If you want something more aestheticly pleasing. You can put fleece on the levels.
But I don't on my martins. Gets to dirty to fast.


----------



## BluesBrothers (Aug 22, 2010)

good to know, kiko, thanks! i like the look of the wire and not too much fleccy stuff, it fits my modern sparse buddhist decor!


----------



## lilspaz68 (Feb 24, 2007)

I don't use fleece in my Martins either, a litter/bedding on the bottom, hammocks, and toys and bare wire floors. They often will rip up teh fabric shelf liners to get to the bare shelves anyways. :

Good choice on the R-680, its lighter and less awkward than the other bigger cages and perfectly fine for your 2 rats.  It also has that lovely big door. Did you get the drop in pan or the slide-in?


----------



## BluesBrothers (Aug 22, 2010)

hi! i got the drop on pan, powder coated and the size DOES seem perfect for these two guys, so thanks! the 680 was not one of the models specifically recommended by anyone on the board bit it was the best option for the space i had and it IS spacious!!!


----------



## lilspaz68 (Feb 24, 2007)

BluesBrothers said:


> hi! i got the drop on pan, powder coated and the size DOES seem perfect for these two guys, so thanks! the 680 was not one of the models specifically recommended by anyone on the board bit it was the best option for the space i had and it IS spacious!!!


Its my favorite Martin's cage, good enough for 3 or 4 smaller rats, spacious, but easy to lug to the bathroom and scrub down, etc.


----------



## Kiko (Sep 18, 2009)

I had 4 girls in mine for a long time before I got my CN.
I liked it better then the 695, mainly because I am 5"2 and my shower is teeny xD


----------



## eddricksmommy101 (Jul 16, 2010)

I NEVER wouldve pictured u as 5'2 kiko.

in my head u r like 6 feet tall


----------



## Jaguar (Nov 15, 2009)

I'm 5'2 also  I know the feeling haha


----------



## eddricksmommy101 (Jul 16, 2010)

Seriously?
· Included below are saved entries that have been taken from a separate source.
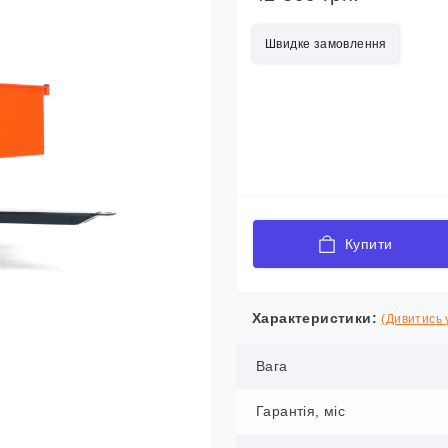
Швидке замовлення
Купити
Характеристики:
(Дивитись у
Вага
Гарантія, міс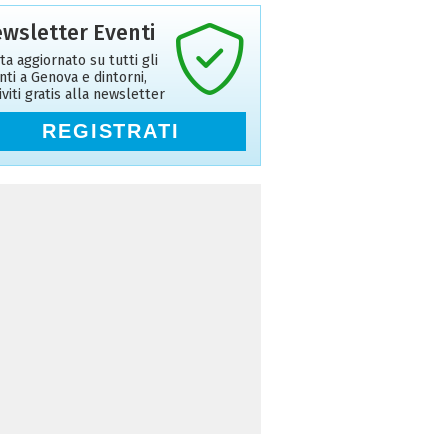
wsletter Eventi
ta aggiornato su tutti gli
nti a Genova e dintorni,
riviti gratis alla newsletter
REGISTRATI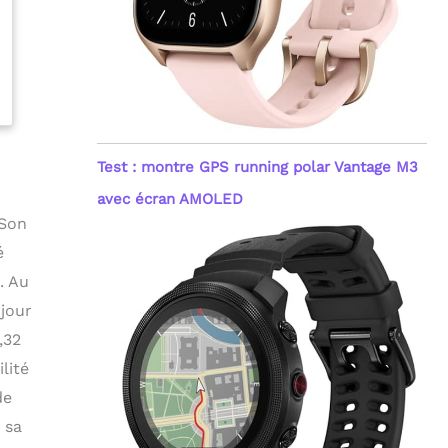
Test : montre GPS running polar Vantage M3
avec écran AMOLED
 Son
é
. Au
 jour
,32
lité
de
 sa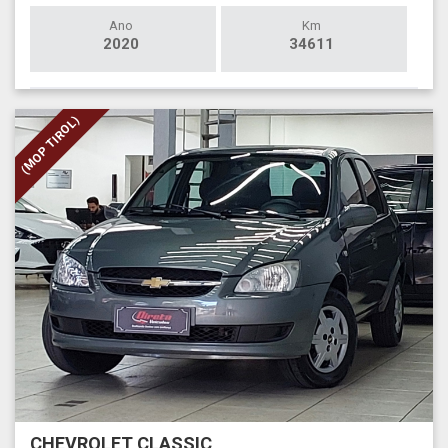
Ano
Km
2020
34611
(MOP TIROL)
CHEVROLET CLASSIC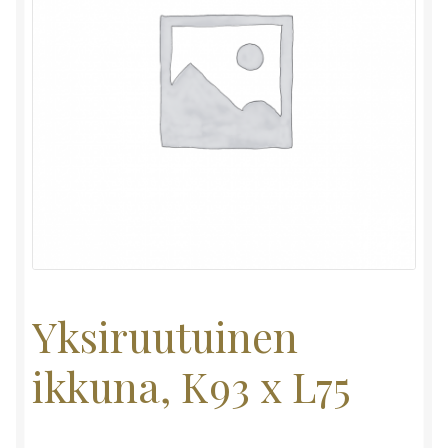
Yksiruutuinen
ikkuna, K93 x L75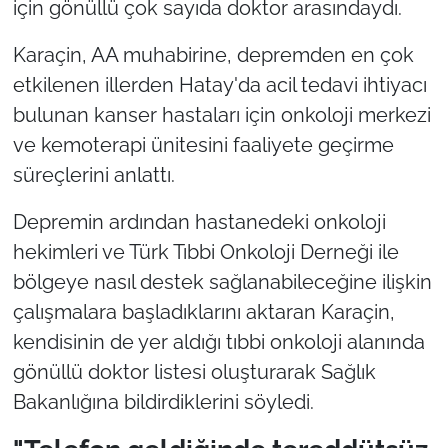
için gönüllü çok sayıda doktor arasındaydı.
Karaçin, AA muhabirine, depremden en çok
etkilenen illerden Hatay'da acil tedavi ihtiyacı
bulunan kanser hastaları için onkoloji merkezi
ve kemoterapi ünitesini faaliyete geçirme
süreçlerini anlattı.
Depremin ardından hastanedeki onkoloji
hekimleri ve Türk Tıbbi Onkoloji Derneği ile
bölgeye nasıl destek sağlanabileceğine ilişkin
çalışmalara başladıklarını aktaran Karaçin,
kendisinin de yer aldığı tıbbi onkoloji alanında
gönüllü doktor listesi oluşturarak Sağlık
Bakanlığına bildirdiklerini söyledi.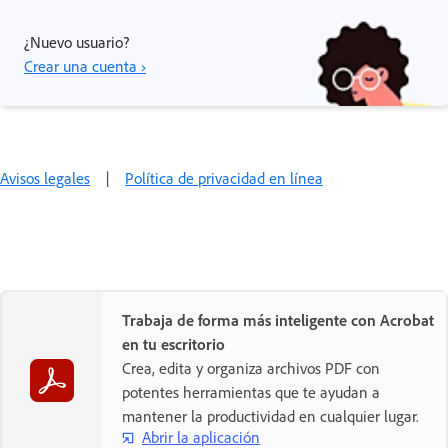
¿Nuevo usuario?
Crear una cuenta ›
Avisos legales
|
Política de privacidad en línea
Trabaja de forma más inteligente con Acrobat
en tu escritorio
Crea, edita y organiza archivos PDF con
potentes herramientas que te ayudan a
mantener la productividad en cualquier lugar.
Abrir la aplicación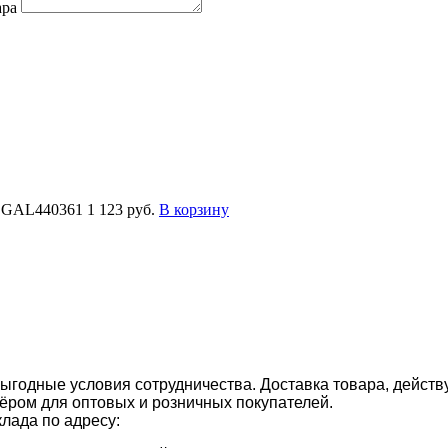
ара
E GAL440361
1 123 руб.
В корзину
ыгодные условия сотрудничества. Доставка товара, действ
ром для оптовых и розничных покупателей.
клада по адресу: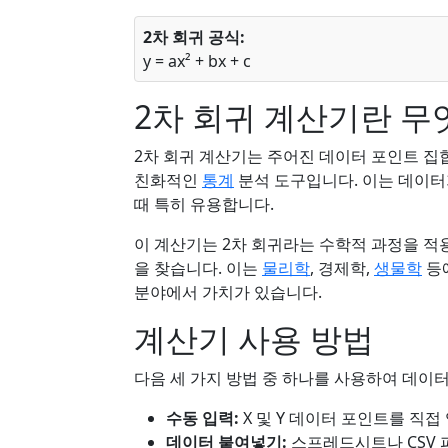
2차 회귀 공식:
y = ax² + bx + c
2차 회귀 계산기란 무
2차 회귀 계산기는 주어진 데이터 포인트 집
친화적인
통계
분석 도구입니다. 이는 데이터
때 특히 유용합니다.
이 계산기는 2차 회귀라는 수학적 과정을 적
을 찾습니다. 이는
물리학
, 경제학,
생물학
등
분야에서 가치가 있습니다.
계산기 사용 방법
다음 세 가지 방법 중 하나를 사용하여 데이터
수동 입력:
X 및 Y 데이터 포인트를 직접
데이터 붙여넣기:
스프레드시트나 CSV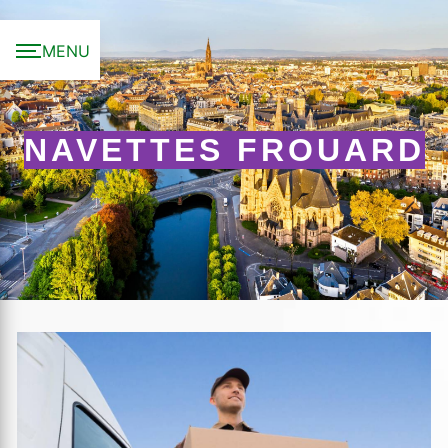
Panneau de gestion des cookies
MENU
NAVETTES FROUARD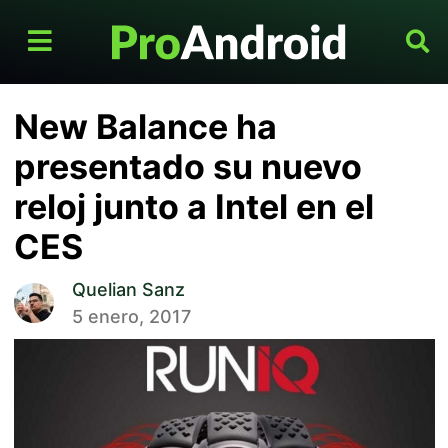
New Balance ha
presentado su nuevo
reloj junto a Intel en el
CES
Quelian Sanz
5 enero, 2017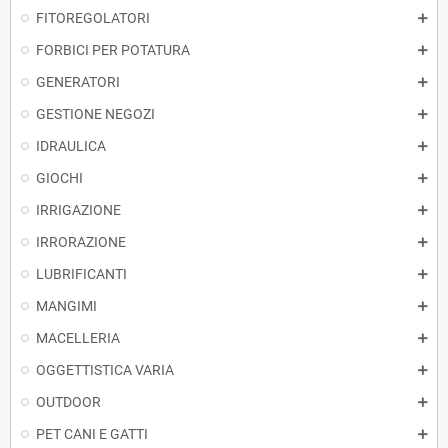
FITOREGOLATORI
FORBICI PER POTATURA
GENERATORI
GESTIONE NEGOZI
IDRAULICA
GIOCHI
IRRIGAZIONE
IRRORAZIONE
LUBRIFICANTI
MANGIMI
MACELLERIA
OGGETTISTICA VARIA
OUTDOOR
PET CANI E GATTI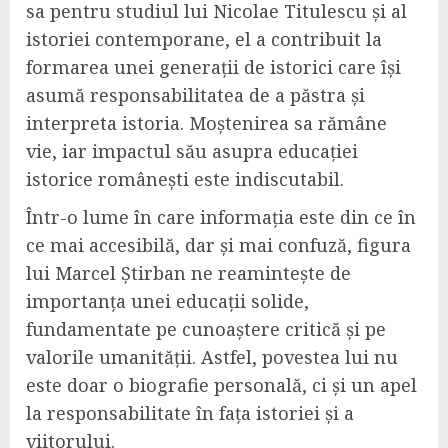
sa pentru studiul lui Nicolae Titulescu și al
istoriei contemporane, el a contribuit la
formarea unei generații de istorici care își
asumă responsabilitatea de a păstra și
interpreta istoria. Moștenirea sa rămâne
vie, iar impactul său asupra educației
istorice românești este indiscutabil.
Într-o lume în care informația este din ce în
ce mai accesibilă, dar și mai confuză, figura
lui Marcel Știrban ne reamintește de
importanța unei educații solide,
fundamentate pe cunoaștere critică și pe
valorile umanității. Astfel, povestea lui nu
este doar o biografie personală, ci și un apel
la responsabilitate în fața istoriei și a
viitorului.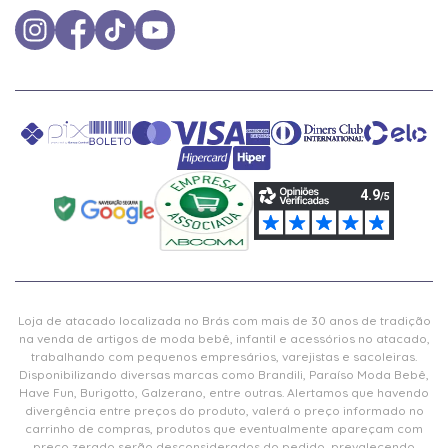
Loja de atacado localizada no Brás com mais de 30 anos de tradição
na venda de artigos de moda bebê, infantil e acessórios no atacado,
trabalhando com pequenos empresários, varejistas e sacoleiras.
Disponibilizando diversas marcas como Brandili, Paraíso Moda Bebê,
Have Fun, Burigotto, Galzerano, entre outras. Alertamos que havendo
divergência entre preços do produto, valerá o preço informado no
carrinho de compras, produtos que eventualmente apareçam com
preço zerado serão desconsiderados do pedido, prevalecendo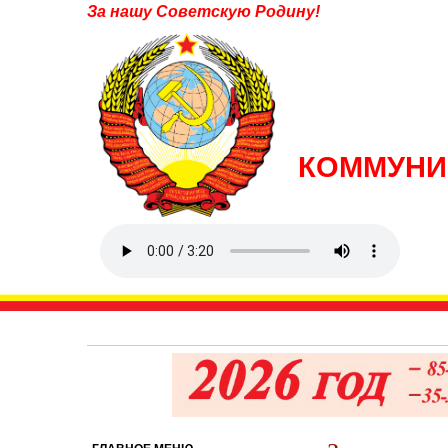
За нашу Советскую Родину!
КОММУНИ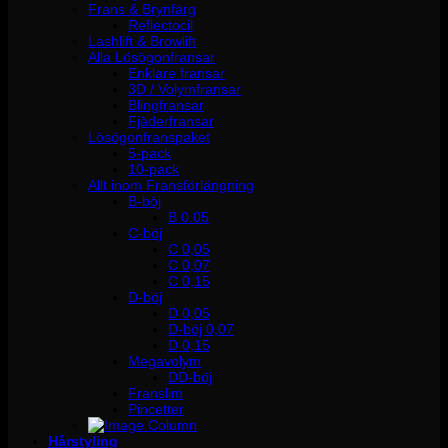
Frans & Brynfärg
Reflectocil
Lashlift & Browlift
Alla Lösögonfransar
Enklare fransar
3D / Volymfransar
Blingfransar
Fjäderfransar
Lösögonfranspaket
5-pack
10-pack
Allt inom Fransförlängning
B-böj
B 0.05
C-böj
C 0,05
C 0,07
C 0,15
D-böj
D 0,05
D-böj 0,07
D 0,15
Megavolym
DD-böj
Franslim
Pincetter
Hårstyling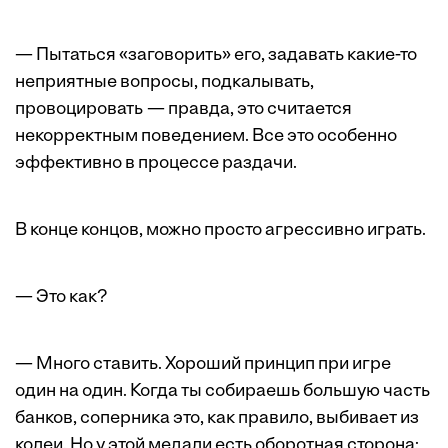
— Пытаться «заговорить» его, задавать какие-то
неприятные вопросы, подкалывать,
провоцировать — правда, это считается
некорректным поведением. Все это особенно
эффективно в процессе раздачи.
В конце концов, можно просто агрессивно играть.
— Это как?
— Много ставить. Хороший принцип при игре
один на один. Когда ты собираешь большую часть
банков, соперника это, как правило, выбивает из
колеи. Но у этой медали есть оборотная сторона: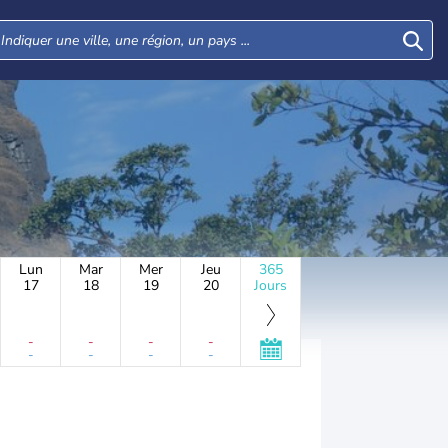
Lun
Mar
Mer
Jeu
365
17
18
19
20
Jours
-
-
-
-
-
-
-
-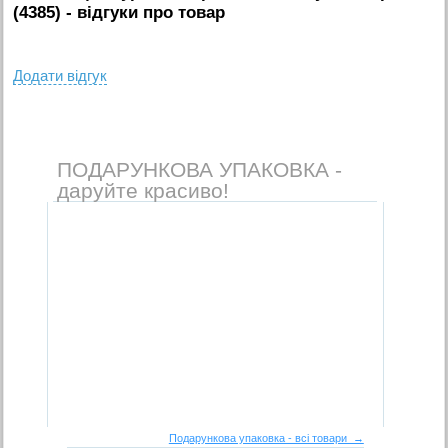
(4385)
- вiдгуки про товар
Додати вiдгук
ПОДАРУНКОВА УПАКОВКА -
даруйте красиво!
Подарункова упаковка - всі товари →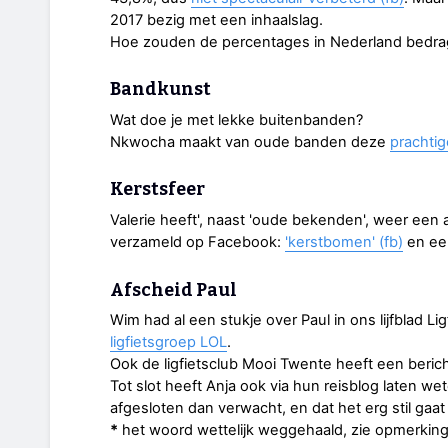
2017 bezig met een inhaalslag.
Hoe zouden de percentages in Nederland bedr
Bandkunst
Wat doe je met lekke buitenbanden?
Nkwocha maakt van oude banden deze
prachtig
Kerstsfeer
Valerie heeft', naast 'oude bekenden', weer een 
verzameld op Facebook:
'kerstbomen' (fb)
en e
Afscheid Paul
Wim had al een stukje over Paul in ons lijfblad L
ligfietsgroep LOL
.
Ook de ligfietsclub Mooi Twente heeft een beric
Tot slot heeft Anja ook via hun reisblog laten we
afgesloten dan verwacht, en dat het erg stil ga
*
het woord wettelijk weggehaald, zie opmerking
NEVER wouldve thoughtve that.

im 5'5


----------



## Kiko (Sep 18, 2009)

Omg, i WISH I was 6 feet xD
Life would be so much easier.
Us shorties know what it's like to lug a cage around xD
And I am literally an inch shorter then my CN.
i am on eye level with my ratties haha


----------



## eddricksmommy101 (Jul 16, 2010)

Wow.

COOL.

i have 4 inch heels that make me a skyscraper.

Only problem?
not allowed to wear them to school


----------